Kum İlim Havzası yüksek düzey fıkıh dersi üstadı, İmam Sadık (a)’dan nakledilen bir rivayete işaretle, şöyle dedi: “İmam Sadık (a) ‘insan olumlarken de olumsuzlarken de, tasdik ederken de tekzip ederken de muhakkıkça davranmalıdır’ diye buyurmaktadır. Kuran’ı Kerim ise, ‘insan için bir şey muhakkaklaşmadığı sürece, o şeyi tasdik veya tekzip etmemelidir, belki o şeyin reddi ve ispatı, tasdiki ve tekzibi konusunda muhakkık olmalıdır’ diye buyurmaktadır”.

Ayetullah Cevadi Amuli, “Kabul ederken de etmezken de muhakkıkça yaklaşan, olumlu ve olumsuz yargılarını tahkikle buluşturan bir toplumun ancak ahsen-i ehvale ulaşacağını” belirterek, “Böyle bir toplum başkalarını hayrını ister, kimsenin kötülüğünü istemez, kendi selah ve felahını bağımsızlıkta kendi güvenliğinde görür, bu yüzden ne başkalarının iç işlerine karışır ne de başkalarının kendi iç işlerine karışmasına izin verir” dedi.

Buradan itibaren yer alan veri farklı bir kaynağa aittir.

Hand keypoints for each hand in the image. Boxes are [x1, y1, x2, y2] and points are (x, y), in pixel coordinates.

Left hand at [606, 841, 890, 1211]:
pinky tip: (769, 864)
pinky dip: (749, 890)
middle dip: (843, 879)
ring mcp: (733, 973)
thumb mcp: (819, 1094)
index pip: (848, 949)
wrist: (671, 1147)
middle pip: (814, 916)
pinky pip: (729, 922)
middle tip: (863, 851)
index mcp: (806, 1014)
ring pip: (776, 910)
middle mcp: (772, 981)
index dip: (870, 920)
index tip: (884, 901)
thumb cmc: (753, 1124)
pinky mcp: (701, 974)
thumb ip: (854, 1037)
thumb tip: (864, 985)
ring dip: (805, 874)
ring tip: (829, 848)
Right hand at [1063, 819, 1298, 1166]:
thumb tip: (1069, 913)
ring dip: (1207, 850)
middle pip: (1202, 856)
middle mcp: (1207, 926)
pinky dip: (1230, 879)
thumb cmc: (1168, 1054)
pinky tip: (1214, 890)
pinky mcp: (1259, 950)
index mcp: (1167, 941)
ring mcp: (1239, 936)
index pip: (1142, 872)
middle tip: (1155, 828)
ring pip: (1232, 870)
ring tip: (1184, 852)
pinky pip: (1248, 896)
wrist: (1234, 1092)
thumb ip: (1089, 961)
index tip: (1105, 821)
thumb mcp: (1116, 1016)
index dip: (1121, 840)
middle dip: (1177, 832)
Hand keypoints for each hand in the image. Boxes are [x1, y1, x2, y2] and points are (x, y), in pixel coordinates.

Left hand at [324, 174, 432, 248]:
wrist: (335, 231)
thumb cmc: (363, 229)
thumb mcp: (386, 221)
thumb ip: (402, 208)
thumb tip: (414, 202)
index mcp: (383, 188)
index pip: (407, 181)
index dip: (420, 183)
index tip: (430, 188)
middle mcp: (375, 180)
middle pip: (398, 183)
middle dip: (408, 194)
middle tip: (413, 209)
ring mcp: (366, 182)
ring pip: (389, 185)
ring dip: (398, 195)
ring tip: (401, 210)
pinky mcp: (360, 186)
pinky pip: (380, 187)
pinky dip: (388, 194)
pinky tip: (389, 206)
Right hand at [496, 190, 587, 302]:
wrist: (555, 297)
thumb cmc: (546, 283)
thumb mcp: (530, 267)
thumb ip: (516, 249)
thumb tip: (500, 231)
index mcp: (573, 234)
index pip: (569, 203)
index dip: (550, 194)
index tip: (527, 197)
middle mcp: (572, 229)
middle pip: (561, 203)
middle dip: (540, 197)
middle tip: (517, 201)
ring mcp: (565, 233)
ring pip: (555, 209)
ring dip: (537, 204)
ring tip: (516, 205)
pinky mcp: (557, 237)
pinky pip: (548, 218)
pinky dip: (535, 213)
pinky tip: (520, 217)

“Böyle bir toplum kendi istiklalini, emniyet ve emanetini koruduğu gibi başkalarını da kendi istikali, emniyeti ve emaneti sayesinde koruyan bir toplum olduğunu” vurgulayan Ayetullah Cevadi Amuli, “Şu ana dek İmam-ı Rahil’in rehberliği ve memleketin şehitlerinin tahir kanı sayesinde bu ülke böyle idi ve umuyoruz ki, bu nizam asli sahibi Hz. Veliy-i Asr’ın eline ulaşana kadar, İslam İnkılabı Rehberi İmam Hamanei’nin rehberiyeti sayesinde sonuna kadar böyle olacak ve şehitlerin ruhları bizden hoşnut kalacaktır” dileğinde bulundu.